While Swift’s anger at his perceived failure, and the blame he heaped on Irish heads, bubbles just under the surface throughout, it becomes most apparent in the extended climactic passage listing the “other expedients” (Modest Proposal 497) at the end of the Modest Proposal. It is worth noting that Swift took the trouble to italicise this section – it is meant to stand out. It consists of a recapitulation of Swift’s schemes of the past decade, written in heightened language inflected with the spirit of the pulpit: domestic consumption; taxation of absentees; a reformation of the behaviour of landlords and shopkeepers. This, though, is undercut by the most devastating of the voltes-face he produces in the piece. The list is punctuated by the despairing and utterly condemnatory observation that such suggestions are not even to be thought of “till [there is] some glimpse of hope that there will ever be some hearty and sincere attempt to put them in practice” (Modest Proposal 498) – an idea that amply demonstrates the contempt in which he holds the kingdom which would not “act in common prudence” (Drapier’s Letter I 423) and take his advice.

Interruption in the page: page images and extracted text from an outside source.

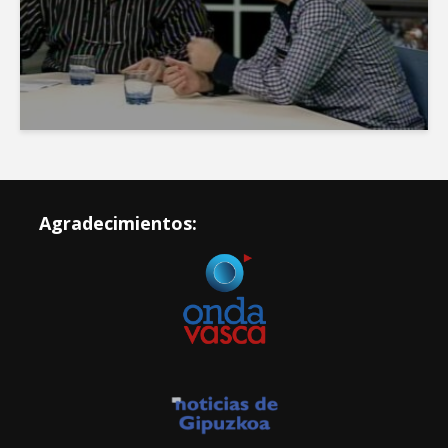
Agradecimientos: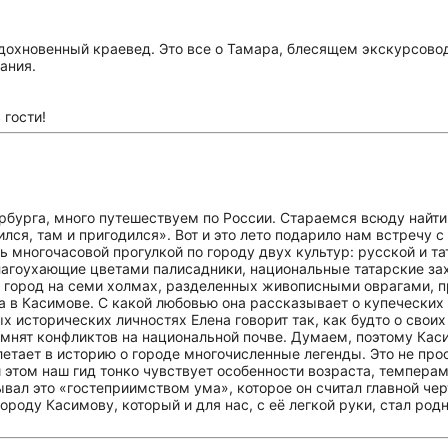
дохновенный краевед. Это все о Тамара, блесящем экскурсово
ания.
 гости!
тербурга, много путешествуем по России. Стараемся всюду найт
дился, там и пригодился». Вот и это лето подарило нам встречу 
 многочасовой прогулкой по городу двух культур: русской и т
лагоухающие цветами палисадники, национальные татарские за
 город на семи холмах, разделенных живописными оврагами, п
а в Касимове. С какой любовью она рассказывает о купеческих 
х исторических личностях Елена говорит так, как будто о свои
омнят конфликтов на национальной почве. Думаем, поэтому Ка
летает в историю о городе многочисленные легенды. Это не про
этом наш гид тонко чувствует особенности возраста, темпераме
ывал это «гостеприимством ума», которое он считал главной че
роду Касимову, который и для нас, с её легкой руки, стал родн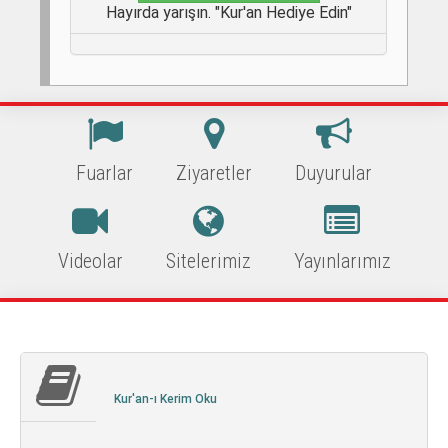
Hayırda yarışın. "Kur'an Hediye Edin"
Fuarlar
Ziyaretler
Duyurular
Videolar
Sitelerimiz
Yayınlarımız
Kur'an-ı Kerim Oku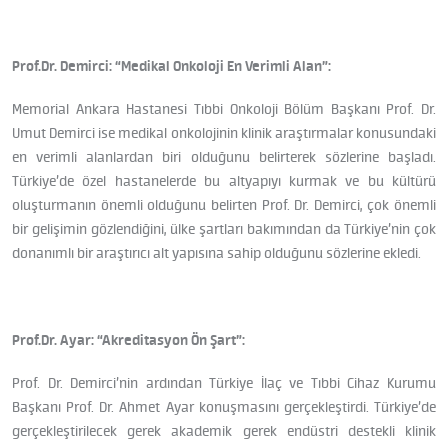
Prof.Dr. Demirci: “Medikal Onkoloji En Verimli Alan”:
Memorial Ankara Hastanesi Tıbbi Onkoloji Bölüm Başkanı Prof. Dr.
Umut Demirci ise medikal onkolojinin klinik araştırmalar konusundaki
en verimli alanlardan biri olduğunu belirterek sözlerine başladı.
Türkiye’de özel hastanelerde bu altyapıyı kurmak ve bu kültürü
oluşturmanın önemli olduğunu belirten Prof. Dr. Demirci, çok önemli
bir gelişimin gözlendiğini, ülke şartları bakımından da Türkiye’nin çok
donanımlı bir araştırıcı alt yapısına sahip olduğunu sözlerine ekledi.
Prof.Dr. Ayar: “Akreditasyon Ön Şart”:
Prof. Dr. Demirci’nin ardından Türkiye İlaç ve Tıbbi Cihaz Kurumu
Başkanı Prof. Dr. Ahmet Ayar konuşmasını gerçekleştirdi. Türkiye’de
gerçekleştirilecek gerek akademik gerek endüstri destekli klinik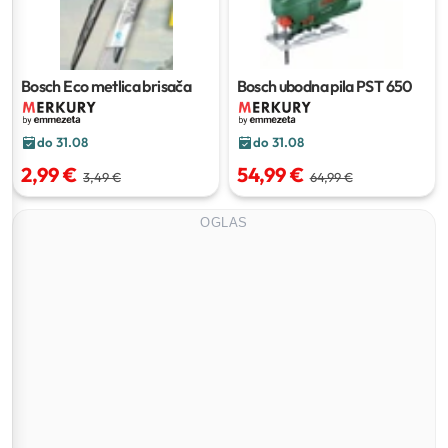
Bosch Eco metlica brisača
Bosch ubodna pila PST 650
do 31.08
do 31.08
2,99 €
54,99 €
3,49 €
64,99 €
OGLAS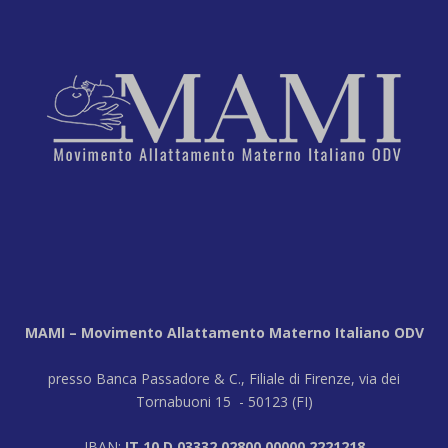
MAMI – Movimento Allattamento Materno Italiano ODV
presso Banca Passadore & C., Filiale di Firenze, via dei
Tornabuoni 15 - 50123 (FI)
IBAN:
IT 10 D 03332 02800 00000 2221218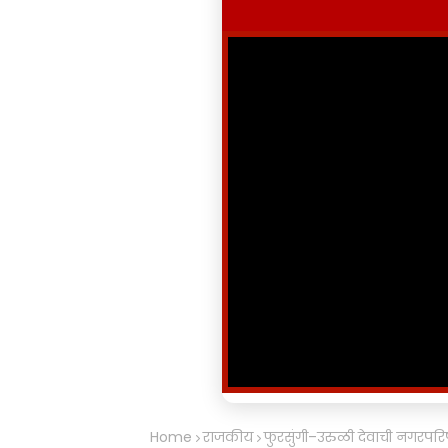
Home
राजकीय
फुरसुंगी–उरुळी देवाची नगरपर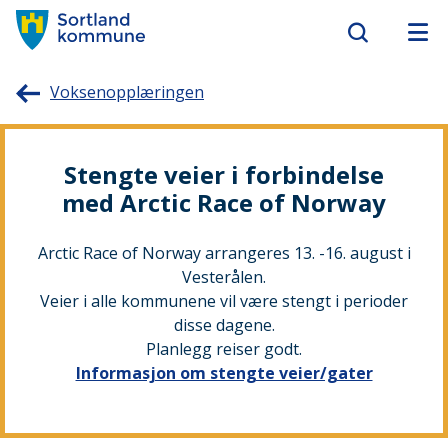
Sortland
Voksenopplæringen
kommune
Stengte veier i forbindelse
med Arctic Race of Norway
Arctic Race of Norway arrangeres 13. -16. august i
Vesterålen.
Veier i alle kommunene vil være stengt i perioder
disse dagene.
Planlegg reiser godt.
Informasjon om stengte veier/gater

This essay has attempted to show the central importance of Swift’s Irish writings of 1720-1728, as well as his perception of his failure to effect real change by means of these writings, to an understanding of his Modest Proposal; it can by no means be properly understood when stripped of its context or as anything other than the resounding, climactic finish to a protracted engagement with Irish political life. Swift’s dedication to this failed cause can be inferred by his subdued last word on this decade of his career, the essay “Answer to Several Letters from Unknown Persons” (1729). In it, the heat of the anger of A Modest Proposal is lost, leaving Swift sounding dejected, fractious and weary:

I am tired with letters from many unreasonable well-meaning People, who are daily pressing me to deliver my Thoughts in this deplorable Juncture, which upon many others I have so often done in vain. What will it import that half a score of people in a Coffee-house may happen to read this paper, and even the Majority of those few differ in every sentiment from me[?] (“Answer to Several Letters” 80-81, capitals in original)

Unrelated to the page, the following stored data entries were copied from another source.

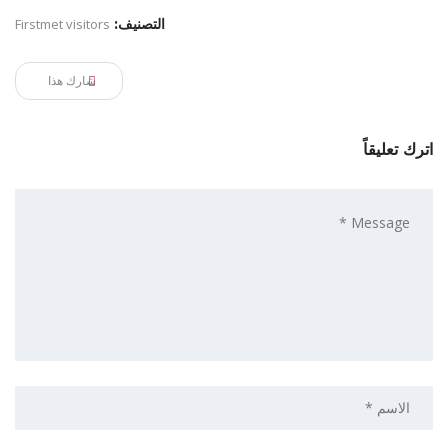
التصنيف:
Firstmet visitors
شارك هذا
اترك تعليقاً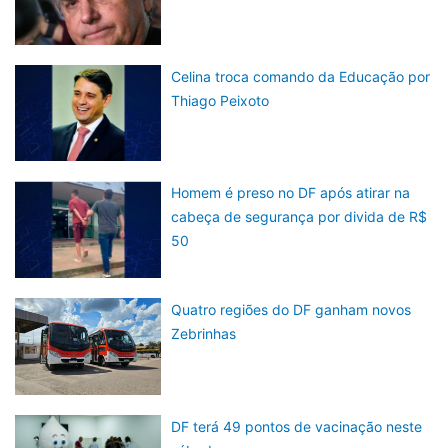
Celina troca comando da Educação por
Thiago Peixoto
Homem é preso no DF após atirar na
cabeça de segurança por divida de R$
50
Quatro regiões do DF ganham novos
Zebrinhas
DF terá 49 pontos de vacinação neste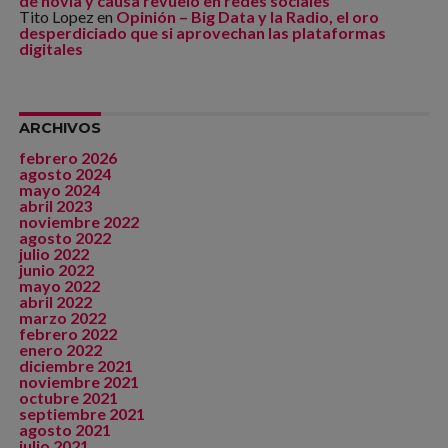
de novia y causa revuelo en redes sociales
Tito Lopez
en
Opinión – Big Data y la Radio, el oro
desperdiciado que si aprovechan las plataformas
digitales
ARCHIVOS
febrero 2026
agosto 2024
mayo 2024
abril 2023
noviembre 2022
agosto 2022
julio 2022
junio 2022
mayo 2022
abril 2022
marzo 2022
febrero 2022
enero 2022
diciembre 2021
noviembre 2021
octubre 2021
septiembre 2021
agosto 2021
julio 2021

This, it seems, is Swift’s lasting opinion of his literary work on behalf of Ireland – an effort attempted “many times … in vain” which would anyway be shouted down by the majority, and all for the sake of “the land of slaves and fens; / A servile race in folly nurs’d, / Who truckle most, when treated worst” (“Verses on the Death” 396-8). Such a postscript implies that it is not merely helpful to read A Modest Proposal as a reflection on Swift’s perception of his failure to effect real change for Ireland in his writings of this decade, but that it is impossible to read it in any other way.